** Opening TEXT PROVIDED block **

MLA
- In office 2013–2017
- Succeeded by: Vivek Dhakar
- Constituency: Mandalgarh, Bhilwara

Personal details
- Born: 13 August 1967 Kota, Rajasthan
- Died: 28 August 2017 (aged 50)
- Party: Bharatiya Janata Party

= Kirti Kumari =

Indian politician

Kirti Kumari (13 August 1967 - 28 August 2017) was a member of the erstwhile Royal Family of Bijolia, daughter of present Rao Saheb Shri Chandraveer Singh ji of Bijolia and Rani Saheb Manohar Kanwar of Auwa (Marwar). She was an alumnus of the Sophia Senior Secondary School, Ajmer & later the Sophia College where she completed her Bachelor of Arts. She worked for the Mayo College Girls School as a House Master in Jamila Singh House. Next she entered politics and was a politician from the Bharatiya Janata Party and a member of the Rajasthan Legislative Assembly representing the Mandalgarh Vidhan Sabha constituency in Bhilwara district, Rajasthan. Kumari died of a swine flu infection on 28 August 2017. She was fifty years old.

** Closing TEXT PROVIDED block **
** Opening PROVIDED DATA block **

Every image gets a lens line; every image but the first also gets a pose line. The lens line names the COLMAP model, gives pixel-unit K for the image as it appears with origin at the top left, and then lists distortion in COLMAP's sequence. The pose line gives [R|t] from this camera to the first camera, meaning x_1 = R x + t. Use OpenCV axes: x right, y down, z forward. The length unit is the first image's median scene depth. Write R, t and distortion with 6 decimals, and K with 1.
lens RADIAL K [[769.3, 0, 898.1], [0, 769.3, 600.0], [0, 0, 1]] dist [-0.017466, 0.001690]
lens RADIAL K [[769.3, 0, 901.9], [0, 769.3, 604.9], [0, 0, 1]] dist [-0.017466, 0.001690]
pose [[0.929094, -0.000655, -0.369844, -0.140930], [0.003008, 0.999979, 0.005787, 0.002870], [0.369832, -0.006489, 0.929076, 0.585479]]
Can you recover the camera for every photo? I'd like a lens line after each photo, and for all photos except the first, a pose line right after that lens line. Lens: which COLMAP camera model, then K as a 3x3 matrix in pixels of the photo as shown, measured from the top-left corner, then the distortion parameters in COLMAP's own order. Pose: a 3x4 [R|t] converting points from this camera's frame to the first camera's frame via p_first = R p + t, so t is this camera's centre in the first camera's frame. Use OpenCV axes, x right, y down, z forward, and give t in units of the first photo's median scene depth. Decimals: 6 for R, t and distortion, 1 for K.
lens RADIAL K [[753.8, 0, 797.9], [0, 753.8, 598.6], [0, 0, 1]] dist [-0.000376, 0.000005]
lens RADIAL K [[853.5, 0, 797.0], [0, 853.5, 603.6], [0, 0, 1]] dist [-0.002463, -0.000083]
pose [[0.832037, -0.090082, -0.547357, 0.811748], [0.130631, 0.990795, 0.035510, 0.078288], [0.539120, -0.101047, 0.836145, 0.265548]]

** Closing PROVIDED DATA block **

» **QUESTIONS**
1) Copy the passage of the Kirti Kumari article that begins at the words "- Party: Bharatiya" and stops after "fifty years old.", substituting "H1N1 influenza" for "swine flu".
2) What position did Kirti Kumari hold at the Mayo College Girls School, according to the Kirti Kumari article?

» **RESPONSES TO THE EXERCISE**
1)
- Party: Bharatiya Janata Party

= Kirti Kumari =

Indian politician

Kirti Kumari (13 August 1967 - 28 August 2017) was a member of the erstwhile Royal Family of Bijolia, daughter of present Rao Saheb Shri Chandraveer Singh ji of Bijolia and Rani Saheb Manohar Kanwar of Auwa (Marwar). She was an alumnus of the Sophia Senior Secondary School, Ajmer & later the Sophia College where she completed her Bachelor of Arts. She worked for the Mayo College Girls School as a House Master in Jamila Singh House. Next she entered politics and was a politician from the Bharatiya Janata Party and a member of the Rajasthan Legislative Assembly representing the Mandalgarh Vidhan Sabha constituency in Bhilwara district, Rajasthan. Kumari died of a H1N1 influenza infection on 28 August 2017. She was fifty years old.

2) She was a House Master in Jamila Singh House.